**Work required:**
Please report every line in the entries that contains the string "relative".

*** Opening of Records to use ***

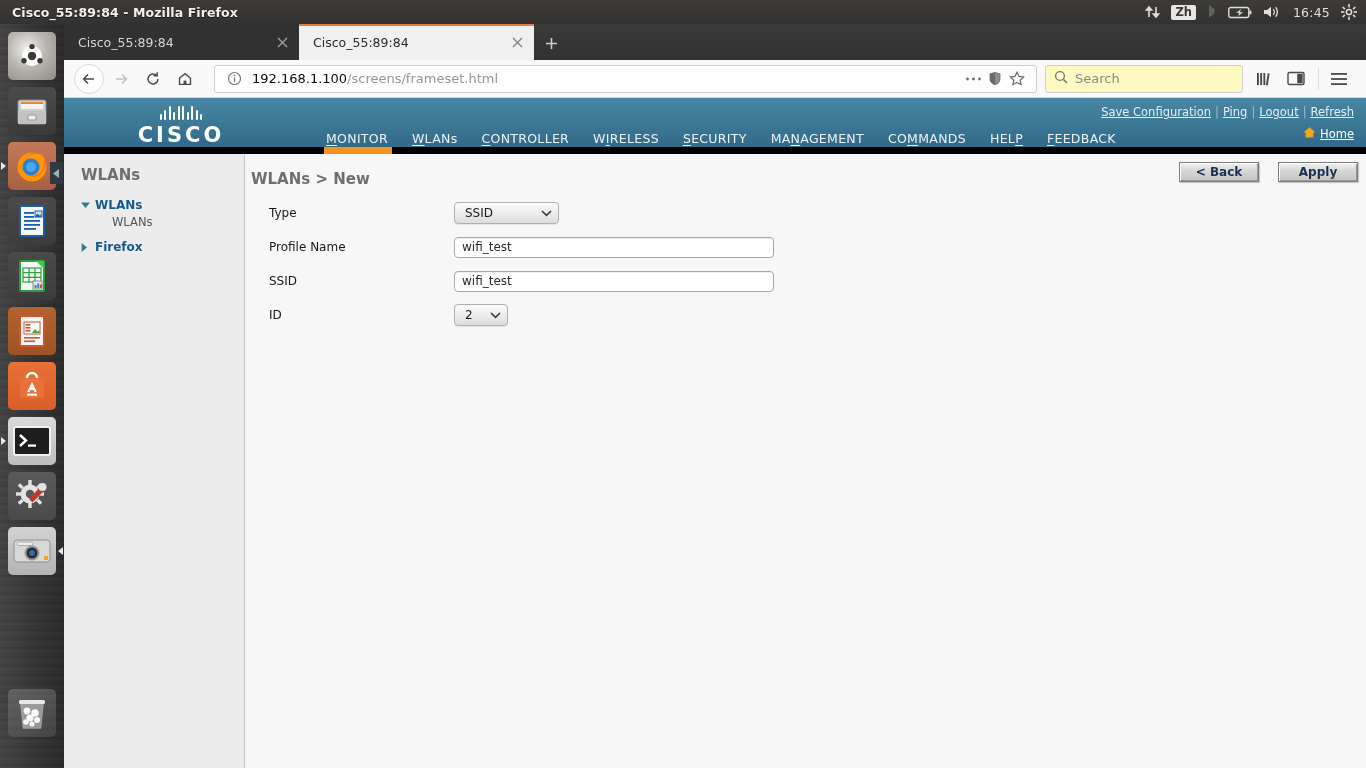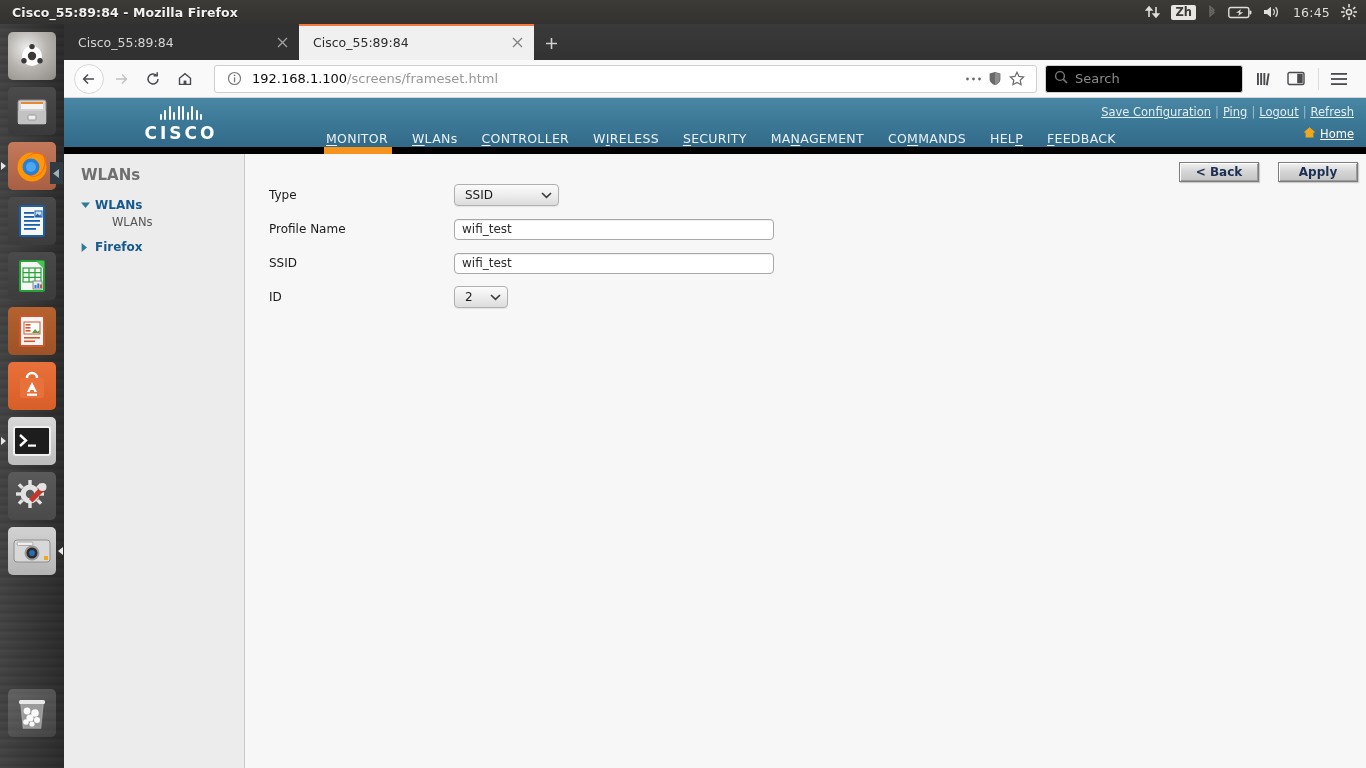--- a/index.html
+++ b/index.html
@@ -96,39 +96,39 @@
   .navbtn.circled { border-radius: 50%; border: 1px solid #d9d9d9; background: #fdfdfd; }
   #urlbar {
     flex: 1; height: 28px; margin: 0 8px 0 12px;
     background: #fff; border: 1px solid #cfcfd2; border-radius: 3px;
     display: flex; align-items: center; padding: 0 8px;
   }
   #url-text { font-size: 13px; color: #0c0c0d; margin-left: 7px; flex: 1; }
   #url-text .path { color: #969698; }
   .url-ico { width: 22px; height: 22px; display: flex; align-items: center; justify-content: center; }
   #searchbar {
-    width: 198px; height: 28px; background: #000000;
+    width: 198px; height: 28px; background: #fef9c3;
     border: 1px solid #cfcfd2; border-radius: 3px;
     display: flex; align-items: center; padding: 0 8px;
   }
   #search-placeholder { font-size: 13px; color: #8b8b8d; margin-left: 7px; }
   #navbar-right { display: flex; align-items: center; margin-left: 6px; }
   #nav-sep { width: 1px; height: 22px; background: #dcdcdc; margin: 0 5px; }
 
   
   #page { position: relative; height: 670px; background: #fff; }
 
   #cisco-header {
     position: relative; height: 56px;
     background: linear-gradient(to bottom, #4a87a4 0%, #3d7a98 38%, #2f6685 100%);
   }
   #cisco-logo { position: absolute; left: 62px; top: 8px; width: 110px; text-align: center; }
   #logo-bars { display: flex; align-items: flex-end; justify-content: center; height: 14px; gap: 2.5px; }
   #logo-bars i { display: block; width: 2px; background: #fff; border-radius: 1px; }
-  #logo-word { color: #fff; font-size: 17px; font-weight: bold; letter-spacing: 3px; margin-top: 3px; }
+  #logo-word { color: #fff; font-size: 21px; font-weight: bold; letter-spacing: 3px; margin-top: 3px; }
 
   #hdr-links {
     position: absolute; right: 12px; top: 7px;
     font-size: 11.5px; color: #dbe7ee;
   }
   #hdr-links a { color: #e4eef4; text-decoration: underline; text-underline-offset: 1px; }
   #hdr-links .sep { color: #9dbdcd; padding: 0 4px; }
   #hdr-home { position: absolute; right: 12px; top: 28px; font-size: 11.5px; display: flex; align-items: center; gap: 4px; }
   #hdr-home a { color: #fff; text-decoration: underline; text-underline-offset: 1px; }
 
@@ -607,20 +607,21 @@
           <span class="tree-arrow">
             <svg width="7" height="9" viewBox="0 0 7 9">
                 <path d="M0.6 0L6 4.5 0.6 9z" fill="#2e7b95"></path>
               </svg>
           </span>
           <span class="tree-label">Firefox</span>
         </div>
       </div>
 
       <div id="main">
+        <div id="crumb">WLANs &gt; New</div>
 
         <div id="main-buttons">
           <div class="btn3d">&lt; Back</div>
           <div class="btn3d">Apply</div>
         </div>
 
         <div id="form">
 
           <div class="form-row">
             <div class="form-label">Type</div>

*** Close of Records to use ***

**Written answer:**
   #page { position: relative; height: 670px; background: #fff; }
     position: relative; height: 56px;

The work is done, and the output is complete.